Savuti, Botswana

The Magical Mystery Savute

Our Collective

Ilana Stein

10/17/2017

The disappearing river reappeared. Nature, the magician, bows and the crowd roars. How did she do it? What’s the trick? No-one knows.

 

Imagine a camp placed high on the banks of a glinting channel, just as it curves around an oxbow lake-like bend. Bream slide silkily beneath the lily pads with half-open white petals, hippo yawn widely to the skies, and there is a constant flow of animals coming to drink. In half an hour, one might see impala, waterbuck, giraffe, kudu, lechwe, warthog, vervet monkeys and baboons, not to mention mile after mile of tons (literally) of elephant.

 

Except when the water isn’t there.

 

 

Because that is the magic trick of the Savute, a place renowned in the annals of bush stories of southern Africa as the “Disappearing River.” This was the place that a multitude of birds and animals relied on for their daily water needs – when, inexplicably, the Savute Channel began to shrink. Some blame geology and others the weather, but slowly, inexorably, the place formerly known as a channel became infamous for its scenes of desperate hippo, fish flapping futilely in drying-up mud puddles, and animals fighting for the last drop of liquid.

 

And then, nothing. The grasses grew over the riverbed and the animals had to move on to find water elsewhere. What was once a river became grassland, a place of pasture for grazing herbivores on their way to find water further away – that is, until Wilderness decided to put up a camp there, along with a borehole pump to draw up water for a small pan next to a log-pile hide.

 

That little pump changed things again. Instead of having to walk weary miles to the Linyanti River or seasonal pans, plains game of all kinds could drink at the new oasis. Elephants would troop down, ears flapping, feet kicking up dust, to quench their almost immeasurable thirst in front – and around and behind – Wilderness guests who sat surrounded by logs to watch and be part of the spectacle.

 

And then, just as Savute’s tragic story had become part of a hazy memory, it all changed again. A tectonic plate moved, or a water table rose, or something else happened which we humans have yet to discover, and the Savute crept back. You could actually watch as it inched forward across the dry ground – indeed, it was quite a sight to see a tiny trickle hesitantly yet firmly picking its way through the dry grass stems, followed by bemused humans (some of us removing shoes and socks to dip a toe in the fabled waters), and ultimately by animals.

 

 

In a few weeks, the Savute was back, and now it looks as if it never left.

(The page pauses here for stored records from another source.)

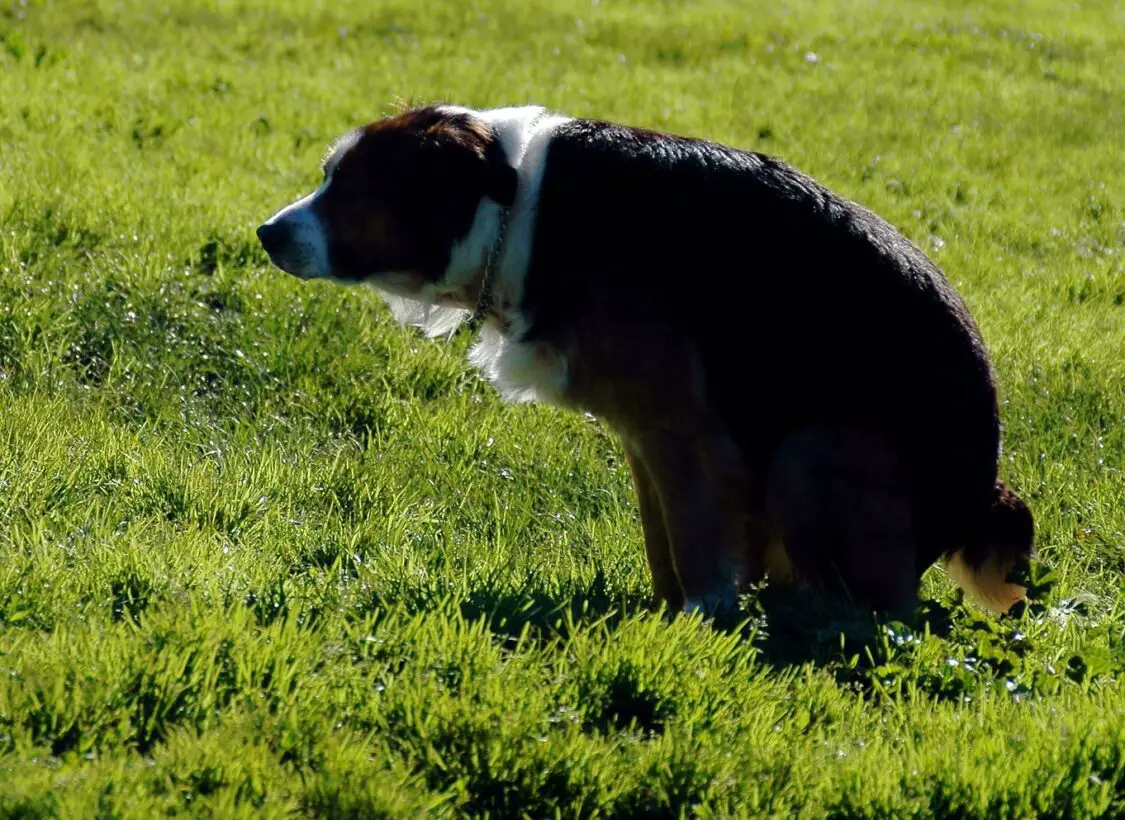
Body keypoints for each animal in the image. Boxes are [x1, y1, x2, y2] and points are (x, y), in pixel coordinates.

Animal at [257, 100, 1035, 611]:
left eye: (351, 188)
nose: (266, 233)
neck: (519, 207)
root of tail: (981, 492)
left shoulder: (683, 430)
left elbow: (695, 547)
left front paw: (700, 626)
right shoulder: (643, 434)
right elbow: (665, 544)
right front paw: (663, 620)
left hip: (809, 453)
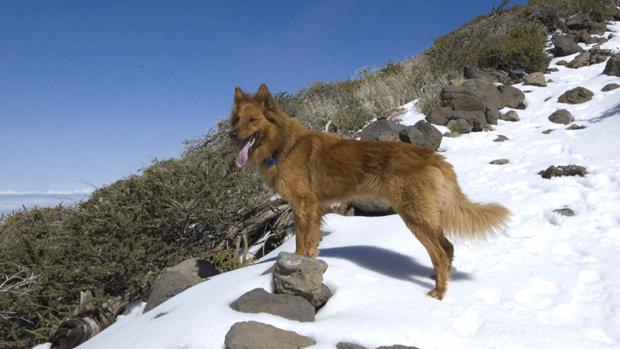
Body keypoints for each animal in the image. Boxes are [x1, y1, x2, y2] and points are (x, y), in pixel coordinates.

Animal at [228, 83, 508, 298]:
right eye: (237, 120)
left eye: (253, 120)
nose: (232, 134)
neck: (282, 145)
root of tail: (432, 156)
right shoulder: (315, 207)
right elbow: (313, 242)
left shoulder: (302, 203)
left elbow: (300, 241)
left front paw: (295, 263)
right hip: (426, 217)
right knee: (447, 248)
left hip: (414, 217)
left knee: (440, 252)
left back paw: (439, 292)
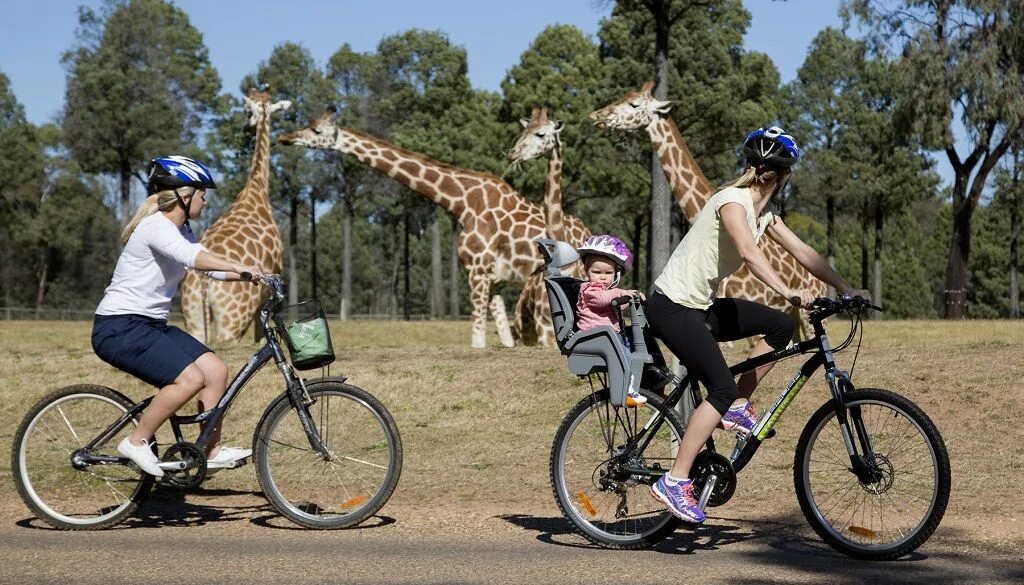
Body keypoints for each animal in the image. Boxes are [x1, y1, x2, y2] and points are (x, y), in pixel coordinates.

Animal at [180, 88, 290, 344]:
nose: (247, 126)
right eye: (248, 111)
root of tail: (204, 284)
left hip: (194, 320)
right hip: (232, 324)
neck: (257, 189)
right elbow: (262, 336)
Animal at [278, 108, 552, 348]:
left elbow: (477, 340)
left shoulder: (477, 271)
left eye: (316, 130)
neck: (463, 202)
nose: (285, 138)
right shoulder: (494, 279)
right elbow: (505, 338)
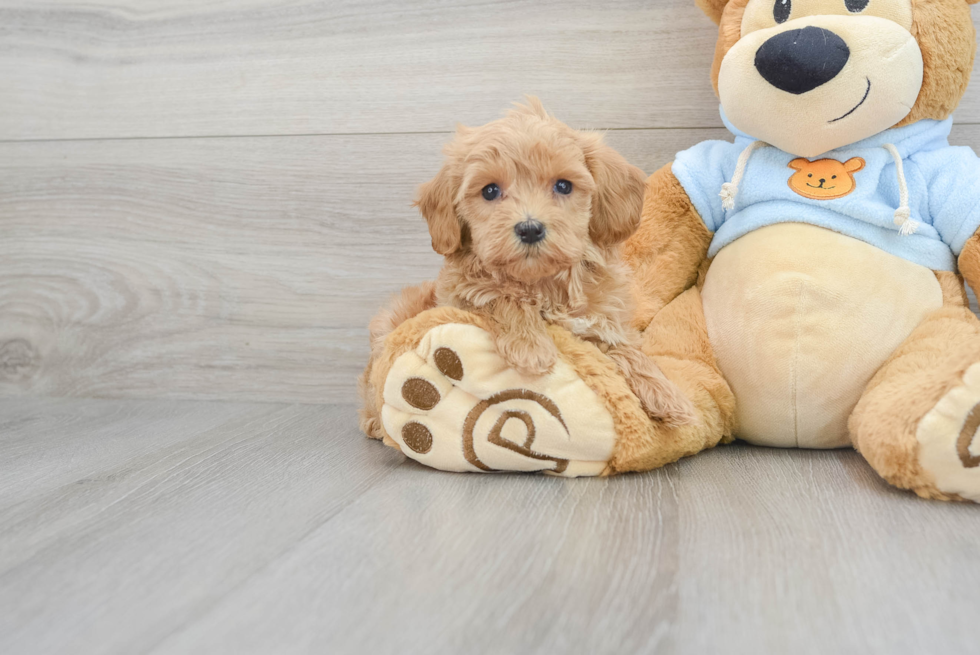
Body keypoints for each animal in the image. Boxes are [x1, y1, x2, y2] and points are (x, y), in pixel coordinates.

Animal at [362, 98, 696, 436]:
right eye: (490, 190)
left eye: (563, 186)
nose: (530, 228)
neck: (543, 283)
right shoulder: (460, 293)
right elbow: (502, 297)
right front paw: (531, 348)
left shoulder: (603, 321)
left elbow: (626, 348)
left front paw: (667, 395)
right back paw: (375, 421)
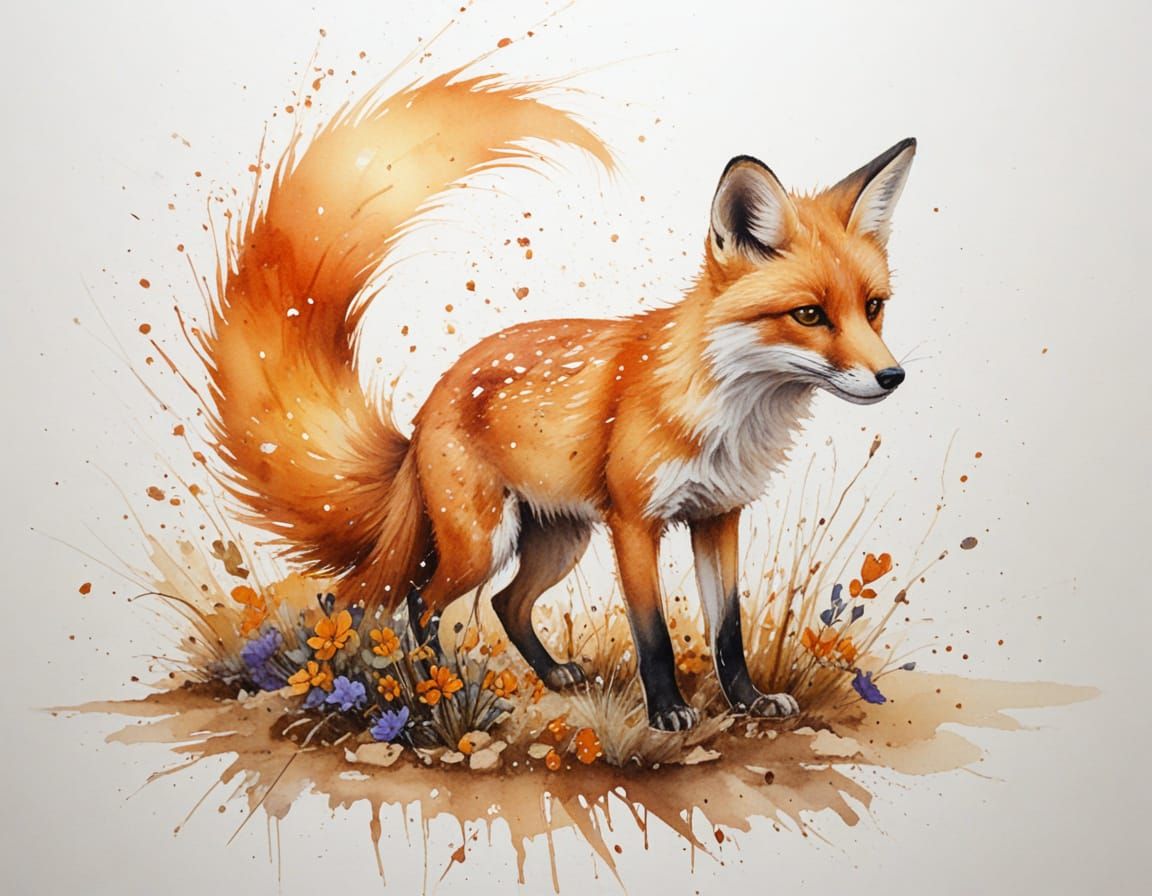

Punctuated by hippo and lechwe, it winds its way along its new yet well-worn bed, attracting throngs of life once more. A pride of lions waits lazily at the water’s edge, sure in the knowledge that something will come down for a drink. Herds of buffalo numbering some 200 in each, and elephant in their hordes are tuned to this length of life. As long as it’s there, they need not fear.

 

But for how long? That is the element of Savute, the feeling of fleetingness that lurks beneath the life-filled surface. It’s a river so blatantly ephemeral, if not fickle, that it sums up the transience of time, the temporality of nature. It reminds us that this is the essence of survival: to seize the day, for today, with its blue waters bending reeds, rippling around a hippo head and splashing against an elephant thigh, is all we have.